Records drawn from a dataset
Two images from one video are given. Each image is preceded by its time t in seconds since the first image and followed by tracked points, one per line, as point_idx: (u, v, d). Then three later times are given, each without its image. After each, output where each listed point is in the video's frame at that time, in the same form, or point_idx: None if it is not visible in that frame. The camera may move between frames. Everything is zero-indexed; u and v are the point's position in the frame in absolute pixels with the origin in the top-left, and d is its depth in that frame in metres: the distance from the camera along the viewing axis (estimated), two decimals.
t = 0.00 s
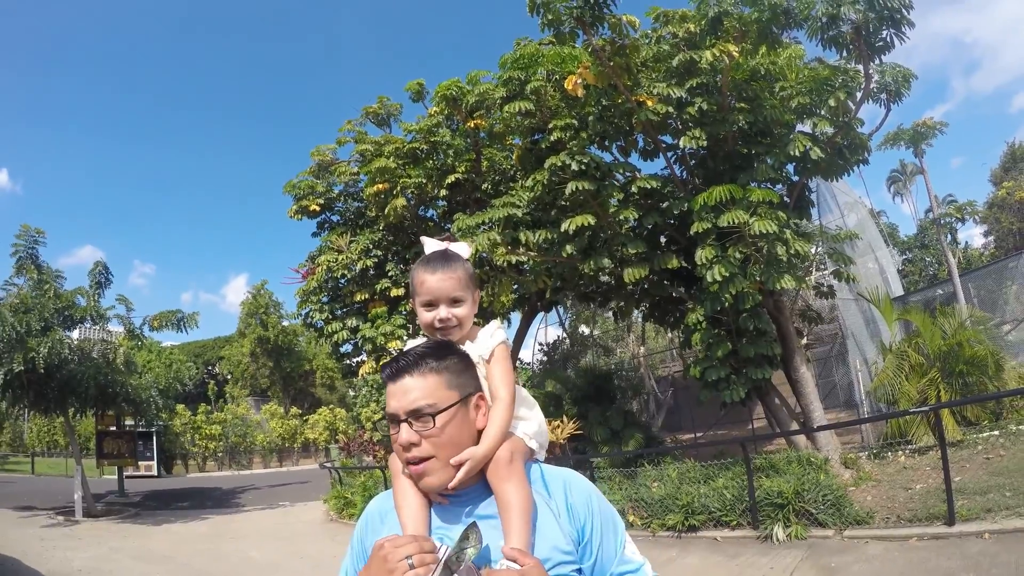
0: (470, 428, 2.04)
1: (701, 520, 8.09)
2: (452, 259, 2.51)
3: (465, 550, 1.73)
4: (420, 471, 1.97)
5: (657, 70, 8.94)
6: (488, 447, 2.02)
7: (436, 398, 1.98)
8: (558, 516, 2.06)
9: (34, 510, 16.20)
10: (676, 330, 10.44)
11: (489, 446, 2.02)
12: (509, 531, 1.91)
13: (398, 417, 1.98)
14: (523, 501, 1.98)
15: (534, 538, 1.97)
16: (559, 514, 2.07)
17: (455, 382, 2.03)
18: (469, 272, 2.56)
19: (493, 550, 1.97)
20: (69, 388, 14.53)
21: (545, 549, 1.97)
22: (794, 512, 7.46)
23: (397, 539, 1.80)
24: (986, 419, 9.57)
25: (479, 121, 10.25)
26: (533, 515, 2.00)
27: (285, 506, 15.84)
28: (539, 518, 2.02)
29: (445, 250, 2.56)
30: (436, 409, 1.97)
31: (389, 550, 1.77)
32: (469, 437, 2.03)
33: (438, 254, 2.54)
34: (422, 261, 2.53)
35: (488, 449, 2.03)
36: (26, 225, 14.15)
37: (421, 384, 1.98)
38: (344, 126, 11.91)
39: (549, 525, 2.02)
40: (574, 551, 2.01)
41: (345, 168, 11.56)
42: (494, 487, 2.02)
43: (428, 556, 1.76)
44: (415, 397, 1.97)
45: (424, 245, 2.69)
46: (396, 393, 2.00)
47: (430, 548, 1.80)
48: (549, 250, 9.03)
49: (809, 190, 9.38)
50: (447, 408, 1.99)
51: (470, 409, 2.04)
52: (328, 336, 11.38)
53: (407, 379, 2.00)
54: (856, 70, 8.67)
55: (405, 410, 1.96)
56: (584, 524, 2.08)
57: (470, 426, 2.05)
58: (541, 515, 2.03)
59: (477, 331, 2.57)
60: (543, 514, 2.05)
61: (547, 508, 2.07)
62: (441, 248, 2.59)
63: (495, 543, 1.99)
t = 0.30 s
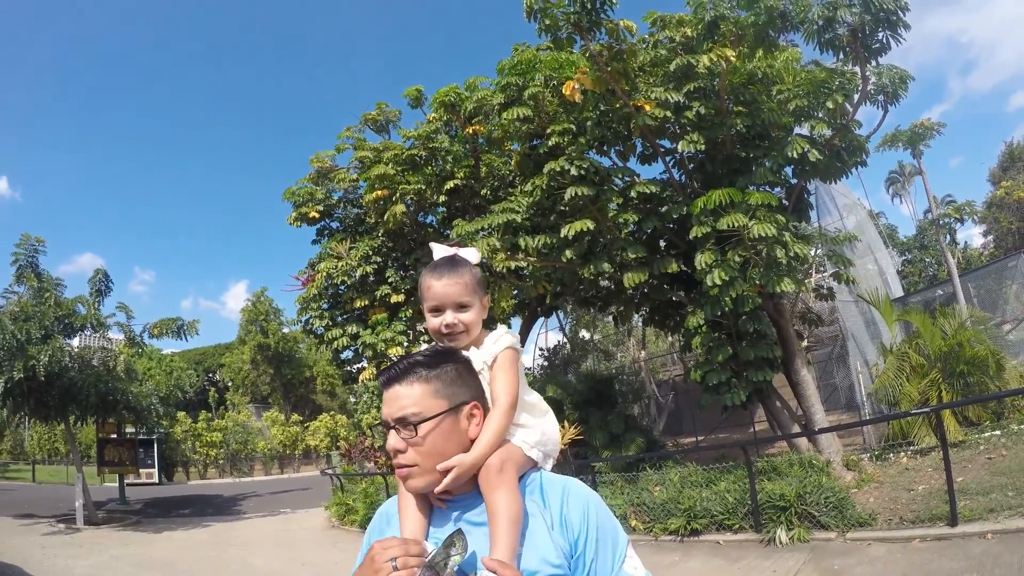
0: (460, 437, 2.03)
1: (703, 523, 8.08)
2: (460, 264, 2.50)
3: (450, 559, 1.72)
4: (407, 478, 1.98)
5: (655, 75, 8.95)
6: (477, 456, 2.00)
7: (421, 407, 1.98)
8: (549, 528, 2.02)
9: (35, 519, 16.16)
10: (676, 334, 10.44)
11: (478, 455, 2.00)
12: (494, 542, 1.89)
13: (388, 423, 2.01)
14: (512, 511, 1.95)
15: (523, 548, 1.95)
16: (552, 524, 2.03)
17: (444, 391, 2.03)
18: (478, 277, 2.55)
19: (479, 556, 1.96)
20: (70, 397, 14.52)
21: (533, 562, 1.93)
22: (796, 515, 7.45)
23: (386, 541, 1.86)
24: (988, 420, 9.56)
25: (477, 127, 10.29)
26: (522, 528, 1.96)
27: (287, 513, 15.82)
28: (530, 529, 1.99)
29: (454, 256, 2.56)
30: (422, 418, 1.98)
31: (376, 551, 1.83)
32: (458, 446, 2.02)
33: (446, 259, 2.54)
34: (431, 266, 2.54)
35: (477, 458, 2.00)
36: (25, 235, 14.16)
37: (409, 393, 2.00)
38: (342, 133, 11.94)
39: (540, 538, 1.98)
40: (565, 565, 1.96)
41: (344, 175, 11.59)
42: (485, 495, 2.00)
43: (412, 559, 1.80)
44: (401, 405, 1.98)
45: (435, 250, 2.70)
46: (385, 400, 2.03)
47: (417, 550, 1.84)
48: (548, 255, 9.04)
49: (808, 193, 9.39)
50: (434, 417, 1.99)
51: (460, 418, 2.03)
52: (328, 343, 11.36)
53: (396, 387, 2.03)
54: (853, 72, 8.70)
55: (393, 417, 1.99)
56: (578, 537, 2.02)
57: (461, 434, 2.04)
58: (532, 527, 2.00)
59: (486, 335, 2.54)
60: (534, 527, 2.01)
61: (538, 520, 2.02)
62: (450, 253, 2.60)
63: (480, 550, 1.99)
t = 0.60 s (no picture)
0: (438, 422, 1.94)
1: (676, 515, 8.16)
2: (455, 244, 2.28)
3: (422, 542, 1.69)
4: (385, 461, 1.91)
5: (646, 68, 8.95)
6: (455, 441, 1.88)
7: (399, 390, 1.91)
8: (524, 518, 1.88)
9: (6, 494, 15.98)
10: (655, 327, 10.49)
11: (454, 442, 1.88)
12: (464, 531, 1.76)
13: (368, 407, 1.95)
14: (485, 499, 1.82)
15: (493, 538, 1.83)
16: (527, 514, 1.89)
17: (423, 375, 1.94)
18: (475, 258, 2.32)
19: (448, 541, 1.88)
20: (46, 372, 14.34)
21: (503, 552, 1.81)
22: (768, 509, 7.55)
23: (364, 520, 1.86)
24: (959, 423, 9.74)
25: (464, 112, 10.25)
26: (495, 517, 1.84)
27: (262, 494, 15.78)
28: (504, 518, 1.87)
29: (451, 234, 2.34)
30: (399, 401, 1.90)
31: (353, 531, 1.83)
32: (436, 430, 1.93)
33: (442, 238, 2.33)
34: (426, 245, 2.32)
35: (456, 443, 1.89)
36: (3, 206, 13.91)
37: (387, 376, 1.93)
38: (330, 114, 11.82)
39: (513, 528, 1.85)
40: (536, 557, 1.83)
41: (330, 156, 11.49)
42: (462, 481, 1.87)
43: (384, 540, 1.78)
44: (380, 388, 1.92)
45: (431, 228, 2.48)
46: (368, 384, 1.98)
47: (392, 531, 1.82)
48: (531, 244, 9.04)
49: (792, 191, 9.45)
50: (411, 400, 1.90)
51: (439, 402, 1.93)
52: (308, 325, 11.27)
53: (377, 371, 1.96)
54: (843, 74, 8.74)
55: (372, 400, 1.93)
56: (554, 529, 1.87)
57: (440, 419, 1.94)
58: (506, 516, 1.87)
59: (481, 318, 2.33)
60: (508, 515, 1.88)
61: (513, 508, 1.89)
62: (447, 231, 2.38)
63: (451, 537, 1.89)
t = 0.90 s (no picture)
0: (432, 428, 1.91)
1: (662, 520, 8.17)
2: (453, 247, 2.27)
3: (414, 550, 1.65)
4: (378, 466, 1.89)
5: (634, 75, 9.00)
6: (450, 447, 1.86)
7: (393, 396, 1.87)
8: (518, 525, 1.85)
9: None
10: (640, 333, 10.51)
11: (449, 448, 1.86)
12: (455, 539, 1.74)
13: (362, 411, 1.92)
14: (478, 506, 1.79)
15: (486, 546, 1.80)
16: (521, 522, 1.86)
17: (418, 381, 1.91)
18: (473, 263, 2.31)
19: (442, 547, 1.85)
20: (28, 375, 14.17)
21: (496, 560, 1.78)
22: (754, 515, 7.57)
23: (358, 525, 1.85)
24: (944, 429, 9.82)
25: (452, 117, 10.28)
26: (488, 525, 1.80)
27: (246, 499, 15.64)
28: (497, 524, 1.84)
29: (448, 238, 2.32)
30: (393, 407, 1.87)
31: (346, 535, 1.83)
32: (430, 436, 1.90)
33: (439, 241, 2.31)
34: (423, 249, 2.31)
35: (449, 449, 1.86)
36: None
37: (382, 380, 1.90)
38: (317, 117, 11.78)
39: (506, 537, 1.82)
40: (530, 566, 1.80)
41: (317, 159, 11.47)
42: (456, 488, 1.84)
43: (376, 545, 1.77)
44: (374, 393, 1.89)
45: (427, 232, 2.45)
46: (362, 388, 1.94)
47: (386, 537, 1.80)
48: (517, 249, 9.04)
49: (778, 199, 9.52)
50: (405, 406, 1.87)
51: (433, 409, 1.90)
52: (293, 329, 11.18)
53: (371, 375, 1.93)
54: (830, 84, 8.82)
55: (366, 406, 1.90)
56: (548, 537, 1.83)
57: (434, 425, 1.91)
58: (499, 523, 1.84)
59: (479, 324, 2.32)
60: (502, 523, 1.85)
61: (507, 516, 1.86)
62: (444, 234, 2.36)
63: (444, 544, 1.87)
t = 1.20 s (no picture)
0: (428, 425, 1.90)
1: (649, 521, 8.20)
2: (446, 244, 2.22)
3: (408, 549, 1.64)
4: (374, 463, 1.88)
5: (626, 77, 9.01)
6: (446, 444, 1.85)
7: (389, 392, 1.88)
8: (513, 525, 1.84)
9: None
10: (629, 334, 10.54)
11: (445, 445, 1.85)
12: (451, 539, 1.73)
13: (357, 407, 1.92)
14: (474, 505, 1.78)
15: (482, 545, 1.79)
16: (516, 522, 1.85)
17: (415, 377, 1.91)
18: (470, 260, 2.25)
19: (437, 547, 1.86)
20: (12, 368, 14.06)
21: (491, 560, 1.78)
22: (741, 517, 7.61)
23: (349, 525, 1.85)
24: (930, 433, 9.90)
25: (444, 116, 10.29)
26: (484, 524, 1.80)
27: (232, 496, 15.57)
28: (493, 524, 1.83)
29: (444, 233, 2.28)
30: (389, 403, 1.87)
31: (338, 534, 1.82)
32: (426, 433, 1.89)
33: (435, 237, 2.28)
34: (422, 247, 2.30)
35: (448, 446, 1.86)
36: None
37: (379, 375, 1.90)
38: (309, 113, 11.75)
39: (501, 536, 1.81)
40: (526, 565, 1.79)
41: (308, 156, 11.43)
42: (451, 487, 1.83)
43: (369, 545, 1.76)
44: (369, 389, 1.89)
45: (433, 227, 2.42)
46: (357, 384, 1.95)
47: (378, 536, 1.80)
48: (508, 249, 9.04)
49: (768, 203, 9.57)
50: (402, 402, 1.87)
51: (429, 406, 1.89)
52: (281, 325, 11.13)
53: (366, 371, 1.93)
54: (821, 89, 8.86)
55: (361, 402, 1.89)
56: (544, 537, 1.83)
57: (429, 423, 1.90)
58: (495, 523, 1.84)
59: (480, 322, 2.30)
60: (497, 522, 1.84)
61: (502, 515, 1.85)
62: (445, 230, 2.32)
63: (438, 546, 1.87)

#### [THE PROBLEM]
The result should consist solely of the lines from the one that contains "54: (830, 84, 8.82)" to the last line of the records above, reproduced exactly.

#### [SOLUTION TO THIS TASK]
54: (830, 84, 8.82)
55: (366, 406, 1.90)
56: (548, 537, 1.83)
57: (434, 425, 1.91)
58: (499, 523, 1.84)
59: (479, 324, 2.32)
60: (502, 523, 1.85)
61: (507, 516, 1.86)
62: (444, 234, 2.36)
63: (444, 544, 1.87)
t = 1.20 s (no picture)
0: (428, 425, 1.90)
1: (649, 521, 8.20)
2: (446, 244, 2.22)
3: (408, 549, 1.64)
4: (374, 463, 1.88)
5: (626, 77, 9.01)
6: (446, 444, 1.85)
7: (389, 392, 1.88)
8: (513, 525, 1.84)
9: None
10: (629, 334, 10.54)
11: (445, 445, 1.85)
12: (451, 539, 1.73)
13: (357, 407, 1.92)
14: (474, 505, 1.78)
15: (482, 545, 1.79)
16: (516, 522, 1.85)
17: (415, 377, 1.91)
18: (470, 260, 2.25)
19: (437, 547, 1.86)
20: (12, 368, 14.06)
21: (491, 560, 1.78)
22: (741, 517, 7.61)
23: (349, 525, 1.85)
24: (930, 433, 9.90)
25: (444, 116, 10.29)
26: (484, 524, 1.80)
27: (232, 496, 15.57)
28: (493, 524, 1.83)
29: (444, 233, 2.28)
30: (389, 403, 1.87)
31: (338, 534, 1.82)
32: (426, 433, 1.89)
33: (435, 237, 2.28)
34: (422, 247, 2.30)
35: (448, 446, 1.86)
36: None
37: (379, 375, 1.90)
38: (309, 113, 11.75)
39: (501, 536, 1.81)
40: (526, 565, 1.79)
41: (308, 156, 11.43)
42: (451, 487, 1.83)
43: (369, 545, 1.76)
44: (369, 389, 1.89)
45: (433, 227, 2.42)
46: (357, 384, 1.95)
47: (378, 536, 1.80)
48: (508, 249, 9.04)
49: (768, 203, 9.57)
50: (402, 402, 1.87)
51: (429, 406, 1.89)
52: (281, 325, 11.13)
53: (366, 371, 1.93)
54: (821, 89, 8.86)
55: (361, 402, 1.89)
56: (544, 537, 1.83)
57: (429, 423, 1.90)
58: (495, 523, 1.84)
59: (480, 322, 2.30)
60: (497, 522, 1.84)
61: (502, 515, 1.85)
62: (445, 230, 2.32)
63: (438, 546, 1.87)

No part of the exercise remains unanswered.